There are a lot of websites out there to help with students studying of English language. However, it can be hard to know where to start. Below are some suggestions that I recommend.
Primary
A resource I often recommend to parents of new students is Unite for Literacy. This amazing website has dozens of books that have beautiful pictures and informative as well as engaging stories. The books can be read by the student or they can choose to have the story read to them in English. However, the best feature is that the stories can be read in over 40 languages. By clicking the narration button, these languages will be available. Choose the language you want and the books that are available with that second narration will be shown. Students can listen to the English narration, their heritage language narration, and then repeat or read the text.
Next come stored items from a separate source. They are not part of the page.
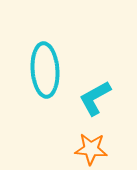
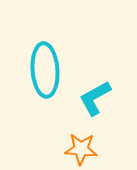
orange star: moved 10 px left
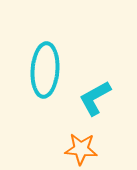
cyan ellipse: rotated 8 degrees clockwise
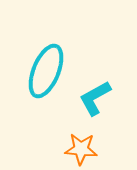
cyan ellipse: moved 1 px right, 1 px down; rotated 18 degrees clockwise
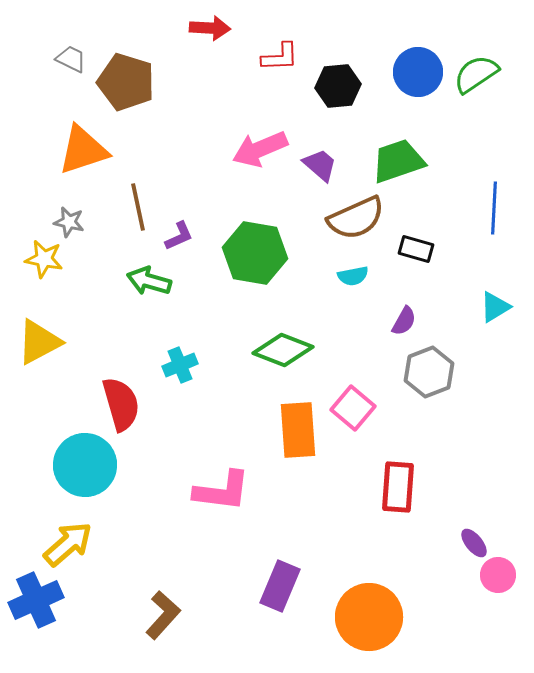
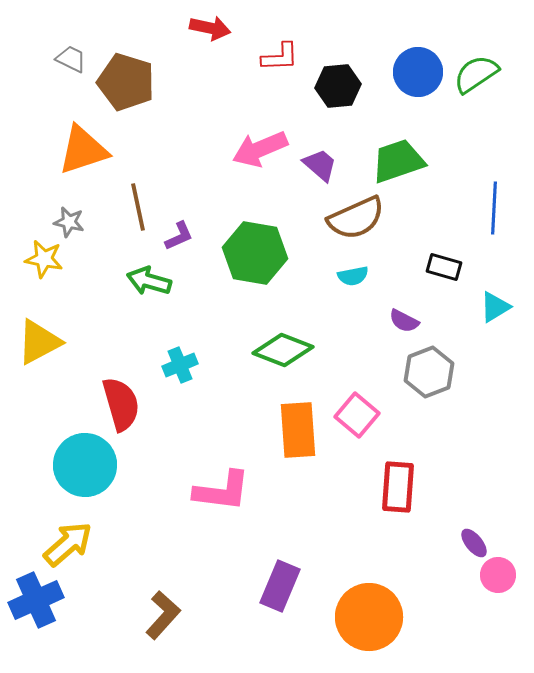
red arrow: rotated 9 degrees clockwise
black rectangle: moved 28 px right, 18 px down
purple semicircle: rotated 88 degrees clockwise
pink square: moved 4 px right, 7 px down
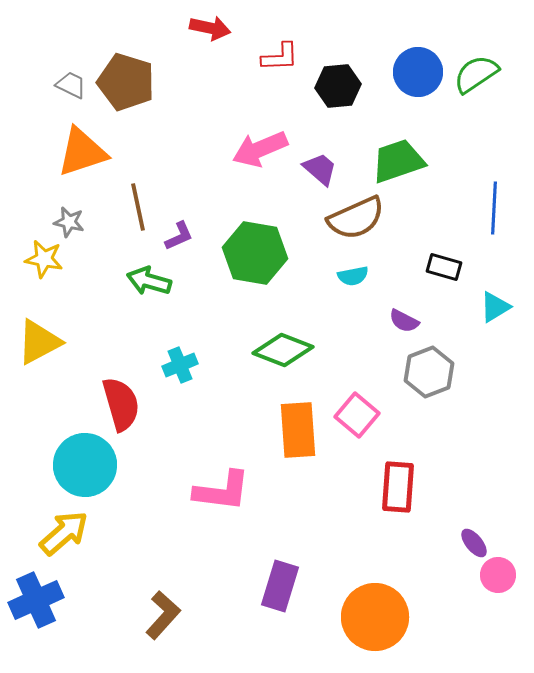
gray trapezoid: moved 26 px down
orange triangle: moved 1 px left, 2 px down
purple trapezoid: moved 4 px down
yellow arrow: moved 4 px left, 11 px up
purple rectangle: rotated 6 degrees counterclockwise
orange circle: moved 6 px right
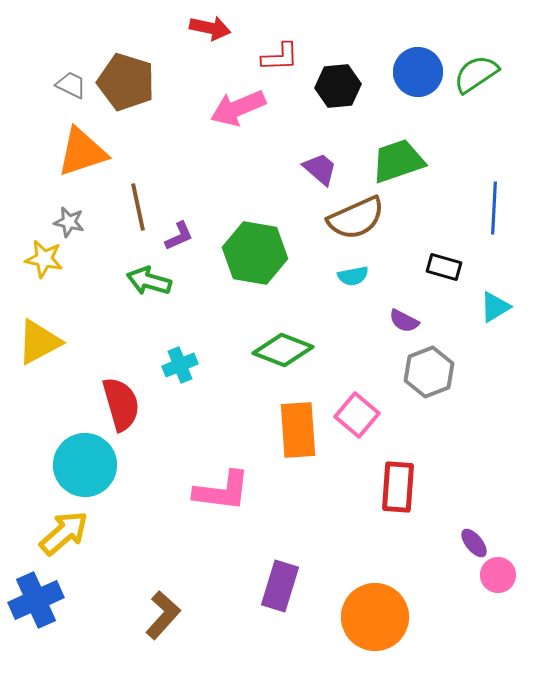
pink arrow: moved 22 px left, 41 px up
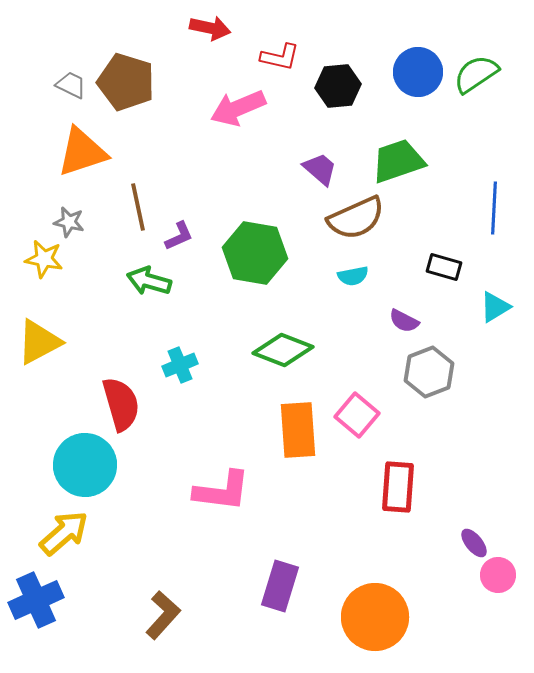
red L-shape: rotated 15 degrees clockwise
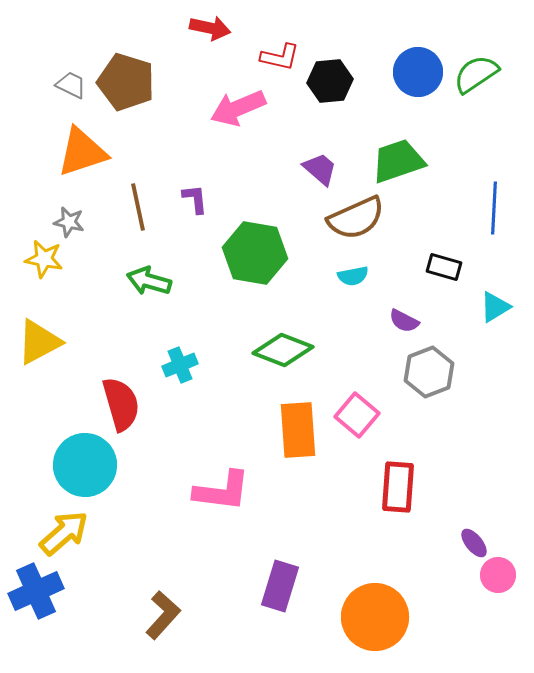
black hexagon: moved 8 px left, 5 px up
purple L-shape: moved 16 px right, 37 px up; rotated 72 degrees counterclockwise
blue cross: moved 9 px up
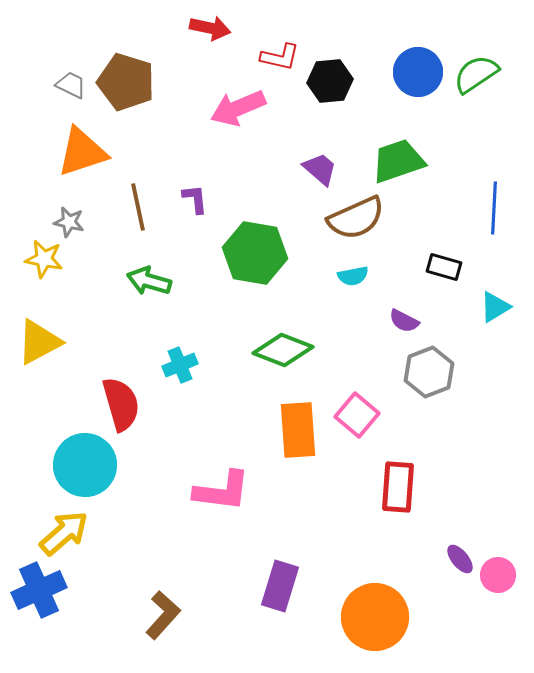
purple ellipse: moved 14 px left, 16 px down
blue cross: moved 3 px right, 1 px up
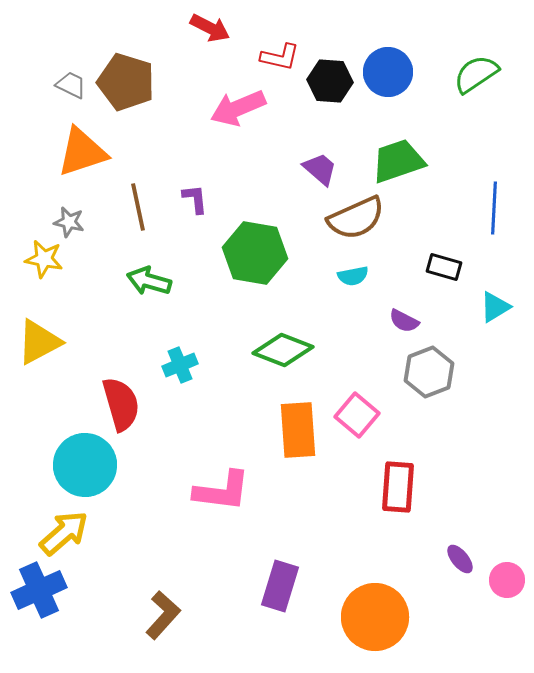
red arrow: rotated 15 degrees clockwise
blue circle: moved 30 px left
black hexagon: rotated 9 degrees clockwise
pink circle: moved 9 px right, 5 px down
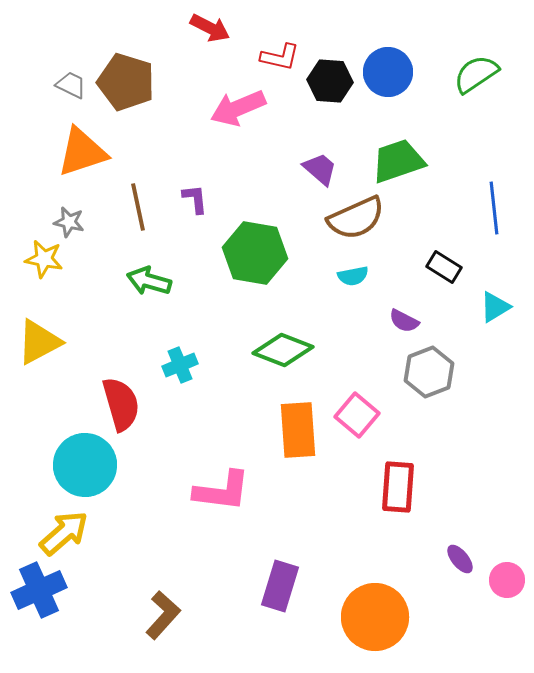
blue line: rotated 9 degrees counterclockwise
black rectangle: rotated 16 degrees clockwise
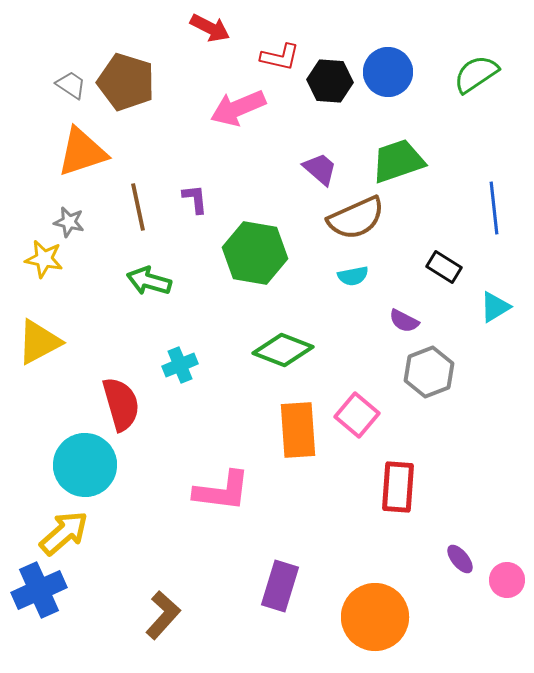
gray trapezoid: rotated 8 degrees clockwise
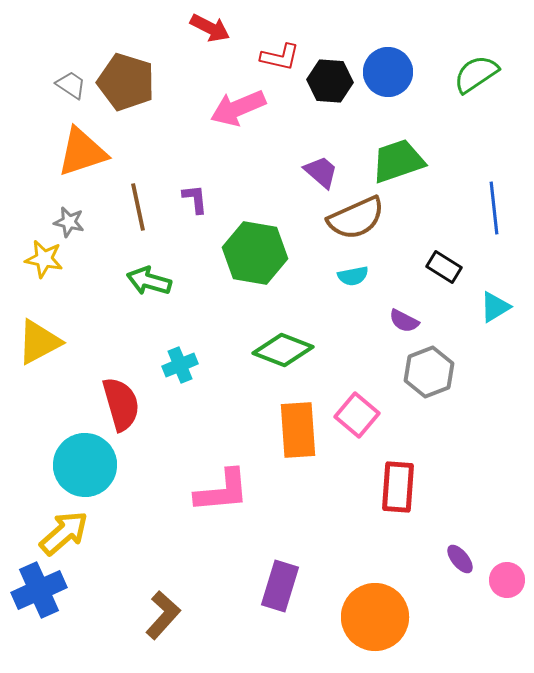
purple trapezoid: moved 1 px right, 3 px down
pink L-shape: rotated 12 degrees counterclockwise
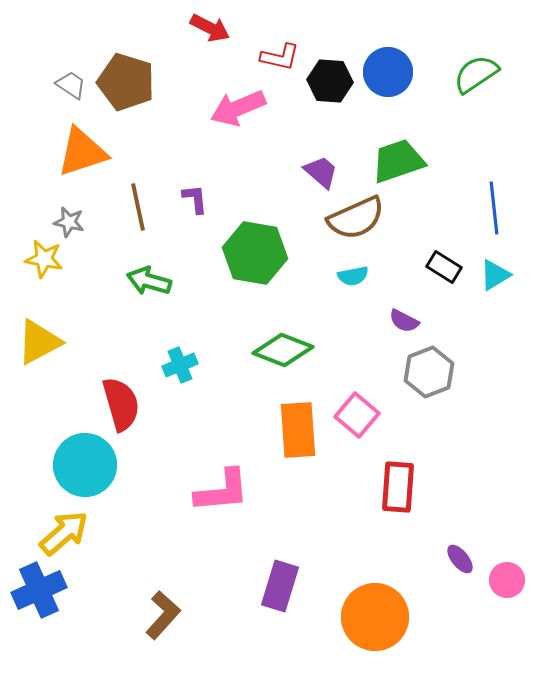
cyan triangle: moved 32 px up
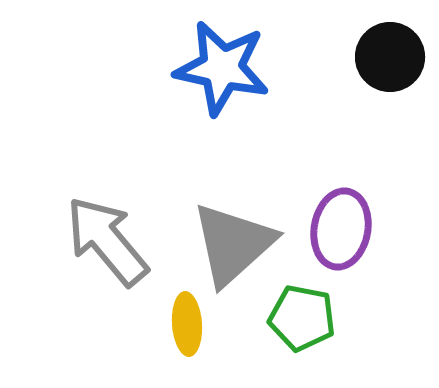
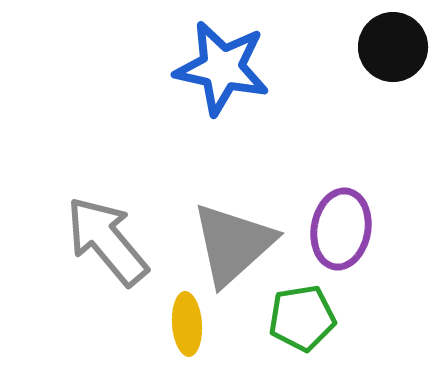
black circle: moved 3 px right, 10 px up
green pentagon: rotated 20 degrees counterclockwise
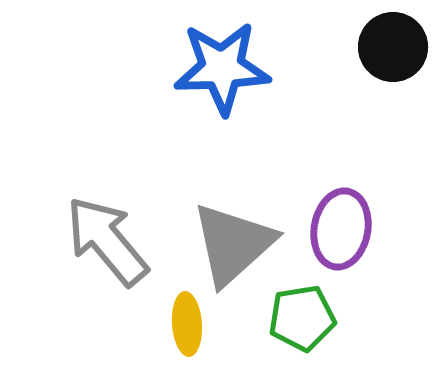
blue star: rotated 14 degrees counterclockwise
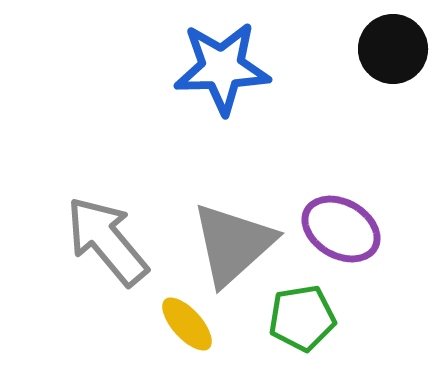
black circle: moved 2 px down
purple ellipse: rotated 70 degrees counterclockwise
yellow ellipse: rotated 38 degrees counterclockwise
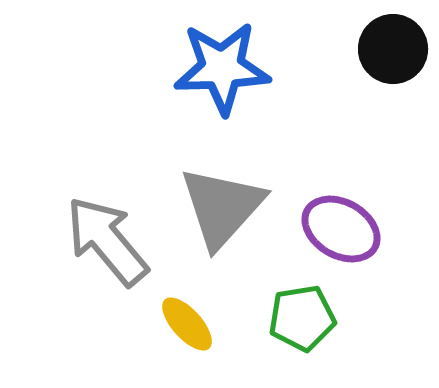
gray triangle: moved 11 px left, 37 px up; rotated 6 degrees counterclockwise
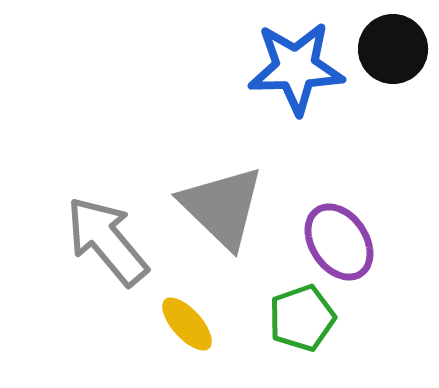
blue star: moved 74 px right
gray triangle: rotated 28 degrees counterclockwise
purple ellipse: moved 2 px left, 13 px down; rotated 26 degrees clockwise
green pentagon: rotated 10 degrees counterclockwise
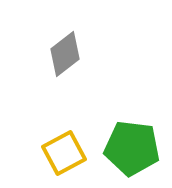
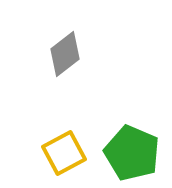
green pentagon: moved 5 px down; rotated 16 degrees clockwise
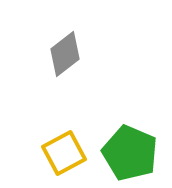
green pentagon: moved 2 px left
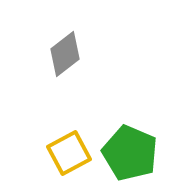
yellow square: moved 5 px right
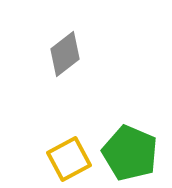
yellow square: moved 6 px down
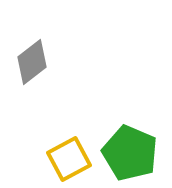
gray diamond: moved 33 px left, 8 px down
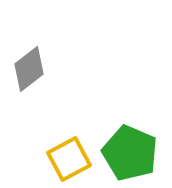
gray diamond: moved 3 px left, 7 px down
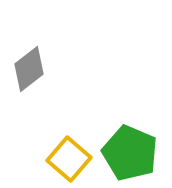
yellow square: rotated 21 degrees counterclockwise
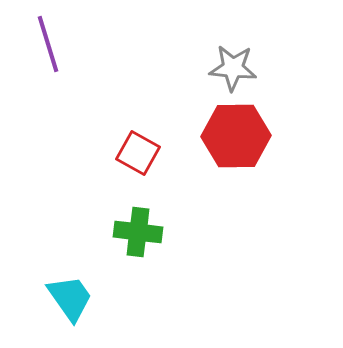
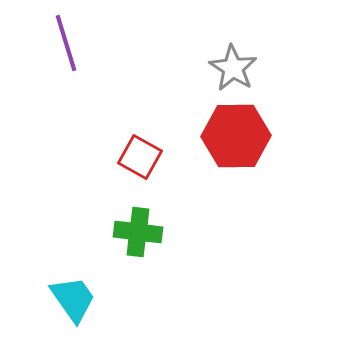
purple line: moved 18 px right, 1 px up
gray star: rotated 27 degrees clockwise
red square: moved 2 px right, 4 px down
cyan trapezoid: moved 3 px right, 1 px down
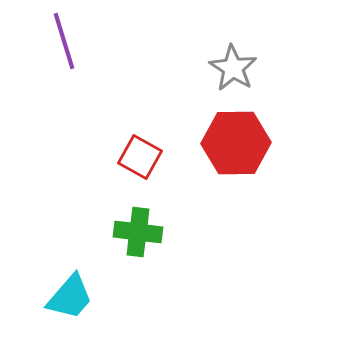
purple line: moved 2 px left, 2 px up
red hexagon: moved 7 px down
cyan trapezoid: moved 3 px left, 2 px up; rotated 76 degrees clockwise
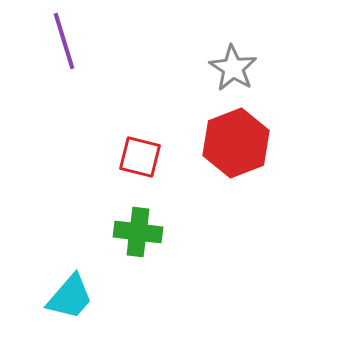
red hexagon: rotated 20 degrees counterclockwise
red square: rotated 15 degrees counterclockwise
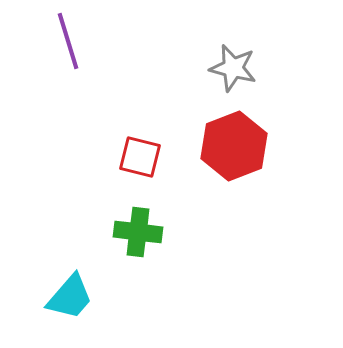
purple line: moved 4 px right
gray star: rotated 18 degrees counterclockwise
red hexagon: moved 2 px left, 3 px down
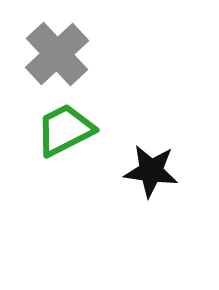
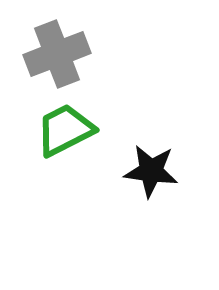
gray cross: rotated 22 degrees clockwise
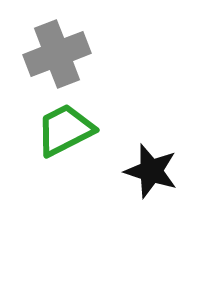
black star: rotated 10 degrees clockwise
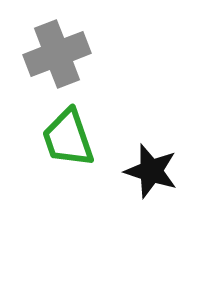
green trapezoid: moved 3 px right, 8 px down; rotated 82 degrees counterclockwise
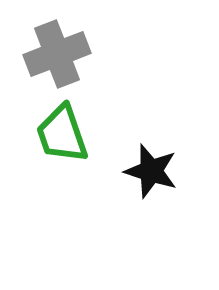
green trapezoid: moved 6 px left, 4 px up
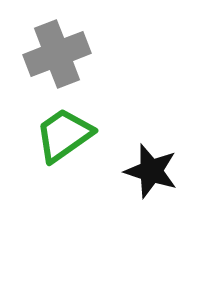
green trapezoid: moved 2 px right, 1 px down; rotated 74 degrees clockwise
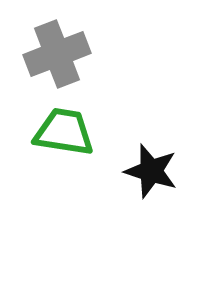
green trapezoid: moved 3 px up; rotated 44 degrees clockwise
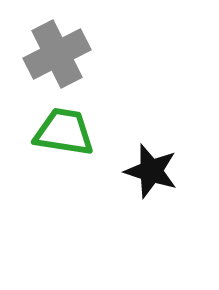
gray cross: rotated 6 degrees counterclockwise
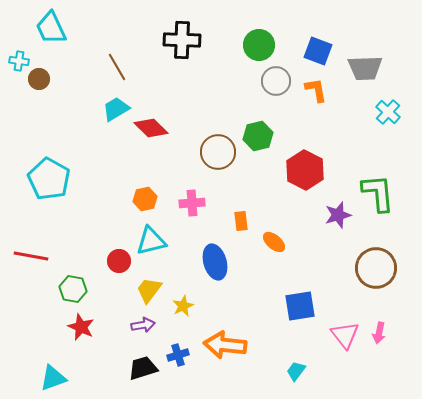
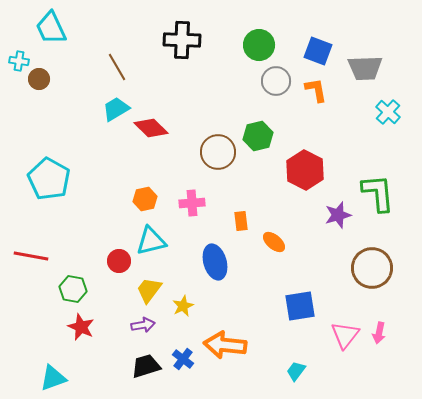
brown circle at (376, 268): moved 4 px left
pink triangle at (345, 335): rotated 16 degrees clockwise
blue cross at (178, 355): moved 5 px right, 4 px down; rotated 35 degrees counterclockwise
black trapezoid at (143, 368): moved 3 px right, 2 px up
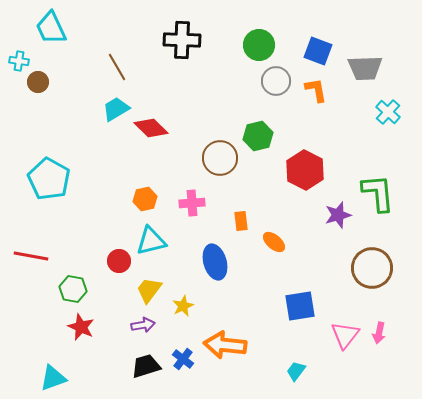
brown circle at (39, 79): moved 1 px left, 3 px down
brown circle at (218, 152): moved 2 px right, 6 px down
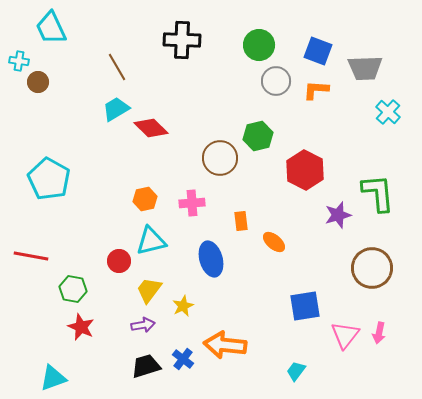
orange L-shape at (316, 90): rotated 76 degrees counterclockwise
blue ellipse at (215, 262): moved 4 px left, 3 px up
blue square at (300, 306): moved 5 px right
This is an excellent opportunity in a dual language situation.
Intermediate
A fun vocabulary building website is Quizlet. There are thousands of vocabulary lists to student (including mine under the user name mvanbalkom). There are many activities and games students can use to study these but they can also create their own based on classwork or independent study. Finally, students can use the multilingual function to translate words into their heritage languages.
Secondary
A website that has multiple home uses for secondary students is News in Levels. In my own secondary classes, I often have students work with this site. It offers three levels of English difficulty for news stories around the world. All three levels have audio versions as well as the text and vocabulary support. I recommend students listen to the audio while reading the text, then read the text out loud either with the audio or alone. Then, write one sentence summary of what they read either in their home language or in English.